What’s Facebook? It’s a massively multiplayer boasting platform; it’s a planet sized town square where people stand around shouting about vaguely interesting bits of their lives; it’s a Borgesian library of carefully-curated selves. It's also the biggest exercise in narcissism in human history. Let's face it, Facebook's an ego-trip. An ego-trip with the gain set to eleven.

And it's also hard work on the soul. The company was accused a while back of a manipulative "emotional contagion" experiment whereby it gave some 600,000 people a downer by showing them negative newsfeeds for a while. Not to play devil's advocate, but I disagree with the almost the whole of humanity on this one. You see, I'm pretty sure I've been the lone subject of a contagion experiment specially adapted towards me, whereby powerful algorithms are trained to clutter my newsfeed with the happiness, triumphs and achievements of everyone I know in an incessant reminder of my miserable failure as a human being. 

“Have you noticed how pretty Victor’s girlfriend is, Dale?” it’ll nudge me. 

“Heard about Rachel’s award from the Arts Council?” it’ll trill innocently.

“Jen’s just been made editor-in-chief of the Independent,” it’ll hum innocuously. “She's younger than you, isn't she?”

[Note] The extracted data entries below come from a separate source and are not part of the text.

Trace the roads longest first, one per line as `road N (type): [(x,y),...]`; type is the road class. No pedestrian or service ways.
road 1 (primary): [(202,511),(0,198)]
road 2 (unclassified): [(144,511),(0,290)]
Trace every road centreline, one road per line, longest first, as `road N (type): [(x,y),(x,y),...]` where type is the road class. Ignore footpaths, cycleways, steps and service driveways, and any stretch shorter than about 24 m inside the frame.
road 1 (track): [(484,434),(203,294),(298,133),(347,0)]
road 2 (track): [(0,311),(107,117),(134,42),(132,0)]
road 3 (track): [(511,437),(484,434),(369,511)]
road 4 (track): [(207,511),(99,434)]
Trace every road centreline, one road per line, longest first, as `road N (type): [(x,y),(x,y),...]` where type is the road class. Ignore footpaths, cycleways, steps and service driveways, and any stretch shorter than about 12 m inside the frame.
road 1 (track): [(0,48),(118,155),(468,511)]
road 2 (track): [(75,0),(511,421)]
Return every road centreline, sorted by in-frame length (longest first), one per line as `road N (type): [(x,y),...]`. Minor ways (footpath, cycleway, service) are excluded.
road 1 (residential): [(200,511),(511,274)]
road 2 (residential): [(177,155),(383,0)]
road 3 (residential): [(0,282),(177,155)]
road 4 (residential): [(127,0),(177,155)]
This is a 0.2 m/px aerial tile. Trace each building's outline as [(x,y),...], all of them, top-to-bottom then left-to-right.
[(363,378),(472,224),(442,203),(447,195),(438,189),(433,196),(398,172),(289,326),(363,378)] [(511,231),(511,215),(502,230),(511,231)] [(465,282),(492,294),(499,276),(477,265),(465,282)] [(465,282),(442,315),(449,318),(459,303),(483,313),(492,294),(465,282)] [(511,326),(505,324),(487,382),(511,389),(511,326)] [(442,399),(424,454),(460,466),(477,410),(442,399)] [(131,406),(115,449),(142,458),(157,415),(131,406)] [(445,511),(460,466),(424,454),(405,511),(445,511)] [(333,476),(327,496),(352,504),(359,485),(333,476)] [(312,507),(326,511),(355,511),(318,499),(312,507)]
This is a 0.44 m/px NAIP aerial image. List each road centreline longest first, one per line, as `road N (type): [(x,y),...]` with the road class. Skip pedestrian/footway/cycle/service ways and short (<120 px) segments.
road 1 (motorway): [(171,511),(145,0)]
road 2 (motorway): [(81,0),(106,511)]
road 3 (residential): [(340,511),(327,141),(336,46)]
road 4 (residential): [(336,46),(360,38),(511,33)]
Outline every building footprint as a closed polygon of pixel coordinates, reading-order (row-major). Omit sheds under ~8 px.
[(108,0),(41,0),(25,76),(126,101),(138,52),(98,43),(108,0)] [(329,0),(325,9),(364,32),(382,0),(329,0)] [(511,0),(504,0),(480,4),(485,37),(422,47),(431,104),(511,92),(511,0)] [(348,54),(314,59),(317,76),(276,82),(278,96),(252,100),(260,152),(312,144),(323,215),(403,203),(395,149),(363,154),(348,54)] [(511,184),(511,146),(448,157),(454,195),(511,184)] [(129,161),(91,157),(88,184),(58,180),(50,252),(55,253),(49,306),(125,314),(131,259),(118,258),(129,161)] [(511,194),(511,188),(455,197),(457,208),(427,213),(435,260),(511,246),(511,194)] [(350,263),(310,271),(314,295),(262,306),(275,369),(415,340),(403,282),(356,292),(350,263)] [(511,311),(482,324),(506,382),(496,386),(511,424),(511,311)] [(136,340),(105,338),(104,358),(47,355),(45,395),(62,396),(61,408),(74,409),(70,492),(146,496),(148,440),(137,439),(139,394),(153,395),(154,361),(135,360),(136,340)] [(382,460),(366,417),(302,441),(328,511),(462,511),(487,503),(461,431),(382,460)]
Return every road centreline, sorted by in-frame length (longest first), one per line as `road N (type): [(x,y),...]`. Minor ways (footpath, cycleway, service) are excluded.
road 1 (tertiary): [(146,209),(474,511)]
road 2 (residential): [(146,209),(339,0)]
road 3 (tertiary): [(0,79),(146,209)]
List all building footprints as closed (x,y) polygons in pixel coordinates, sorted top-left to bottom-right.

That’s on top of the spew of status updates broadcasting the parties, weddings, orgies and awards ceremonies everyone’s just attended, photographed, had sex at, selfied, shared, boasted about, and now wants to spray in my face like a demented sociopath wielding a can of Smug. 

Open Facebook and you plug yourself into a giant, bipolar RSS feed beamed direct from Planet Self Doubt, one where your emotional stability can be instantly shattered by a stray algorithm informing you that your childhood sweetheart has just married, or that your friends are all being promoted, or that the girl who used to borrow your pencil sharpener at school has just been made editor-in-chief of the Independent. It’s an existential crisis taking place in status updates; a self-esteemicide.

And herein lies the biggest irony. 

The “emotional contagion” experiment may have been unethical, but it was a Hell of a lot less depressing than the usual Facebook. As someone who despises humanity, I’m actually extremely keen for everybody else to be unhappy. I like seeing unhappy status updates. They make me happy. They’re a confirmation that my own drizzly, depressive, spaghetti-stained existence isn’t quite as unique as I thought it was, that I’m not the only one whose most meaningful human connection is being frisked in the airport queue, not the only one who contemplates ecological Armageddon with a vague sense that it might not be an entirely bad idea. 

For this reason I propose a reverse Facebook, an anti-social network - with a “Bad Newsfeed” where powerful algorithms are trained to filter out anything except the misery and misfortune of everyone you know. Emotional contagion tweaked for misanthropes. Anybody want to get infected?